As the featured guest at a recent Anchorage press conference, Paul Okalik was asked by a TV reporter to pronounce his name for the camera so the reporter might say it correctly, later, on the air. The first premier of the three-year-old Canadian territory of Nunavut obliged, pleasantly.
“Okalik,” he said, clucking the sound slightly in his eastern Inuit dialect. The non-Native reporter didn’t quite catch it. She asked him to pronounce his name again. And again. “Okalik,” he repeated. “Okalik.” Still she looked uncertain. Afterward, Okalik recalled a time in the former Northwest Territories when the Canadian government in Ottawa didn’t try to pronounce Inuit names.
Now the 38-year-old lawyer presides over a territory that is bigger than all the nations of Western Europe combined. He was asked to deliver the keynote speech later this year to the annual convention of the Alaska Federation of Natives, ostensibly to tell the Nunavut story.

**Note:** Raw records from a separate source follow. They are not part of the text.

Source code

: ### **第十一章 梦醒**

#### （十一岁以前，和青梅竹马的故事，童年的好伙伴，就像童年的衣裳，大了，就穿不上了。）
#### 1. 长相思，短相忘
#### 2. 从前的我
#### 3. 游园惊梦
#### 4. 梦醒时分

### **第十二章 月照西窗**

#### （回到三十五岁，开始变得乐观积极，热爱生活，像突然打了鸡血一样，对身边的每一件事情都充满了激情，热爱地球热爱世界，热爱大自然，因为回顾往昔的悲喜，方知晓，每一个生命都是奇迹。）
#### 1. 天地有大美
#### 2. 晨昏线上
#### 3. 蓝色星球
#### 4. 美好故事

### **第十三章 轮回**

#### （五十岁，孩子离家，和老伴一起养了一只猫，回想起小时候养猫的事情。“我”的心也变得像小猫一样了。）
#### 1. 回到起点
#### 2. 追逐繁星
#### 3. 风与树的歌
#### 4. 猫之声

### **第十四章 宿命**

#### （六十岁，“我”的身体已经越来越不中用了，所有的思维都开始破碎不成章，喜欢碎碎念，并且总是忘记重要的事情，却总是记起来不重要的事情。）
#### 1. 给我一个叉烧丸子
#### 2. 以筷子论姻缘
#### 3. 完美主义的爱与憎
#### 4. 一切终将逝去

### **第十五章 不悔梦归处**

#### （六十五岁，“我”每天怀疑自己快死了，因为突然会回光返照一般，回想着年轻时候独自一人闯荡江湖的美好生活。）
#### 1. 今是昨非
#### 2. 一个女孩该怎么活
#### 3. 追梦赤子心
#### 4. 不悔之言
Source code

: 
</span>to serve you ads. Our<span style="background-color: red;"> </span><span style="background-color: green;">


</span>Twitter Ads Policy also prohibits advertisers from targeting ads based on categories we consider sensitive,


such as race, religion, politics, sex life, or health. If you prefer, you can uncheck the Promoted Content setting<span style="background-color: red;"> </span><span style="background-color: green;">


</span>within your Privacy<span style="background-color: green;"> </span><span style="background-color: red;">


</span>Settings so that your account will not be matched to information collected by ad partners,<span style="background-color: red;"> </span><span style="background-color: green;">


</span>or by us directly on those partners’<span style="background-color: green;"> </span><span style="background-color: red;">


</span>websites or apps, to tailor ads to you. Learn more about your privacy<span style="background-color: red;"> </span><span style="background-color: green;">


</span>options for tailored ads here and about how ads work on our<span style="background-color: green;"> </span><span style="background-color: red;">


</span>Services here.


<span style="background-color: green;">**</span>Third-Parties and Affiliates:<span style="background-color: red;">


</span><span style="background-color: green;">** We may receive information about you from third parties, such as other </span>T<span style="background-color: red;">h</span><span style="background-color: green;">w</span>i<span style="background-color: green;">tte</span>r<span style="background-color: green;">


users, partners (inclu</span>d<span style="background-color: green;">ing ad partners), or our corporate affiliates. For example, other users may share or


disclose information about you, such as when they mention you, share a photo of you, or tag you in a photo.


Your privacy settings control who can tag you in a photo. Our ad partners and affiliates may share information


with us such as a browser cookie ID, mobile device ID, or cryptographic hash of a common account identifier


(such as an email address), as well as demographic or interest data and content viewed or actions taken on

Archaeologists say northern Alaska was the birthplace of the Inuit culture that spread into Arctic Canada and Greenland a few thousand years ago. The Eskimo languages here and there still bear much in common. Invited to Alaska by the AFN and the Association of Village Council Presidents, Okalik was able to compare the languages firsthand in early June with visits to Bethel, where he was addressed in Yup’ik, and Barrow, where elders spoke to him in Inupiaq. “I was very pleasantly surprised to understand a large part of our language being spoken so far from home,” he said afterward.
Nunavut encompasses one-fifth of the Canadian land mass, but its total population is only 28,000. In some ways it’s a troubled population. Three years ago the unemployment rate in Nunavut was 29 percent, the highest in the nation. The suicide rate was six times the national average. Drug and alcohol abuse was rampant. “We’re no different from the Native people in Alaska in terms of high unemployment and a lot of social problems,” Okalik says.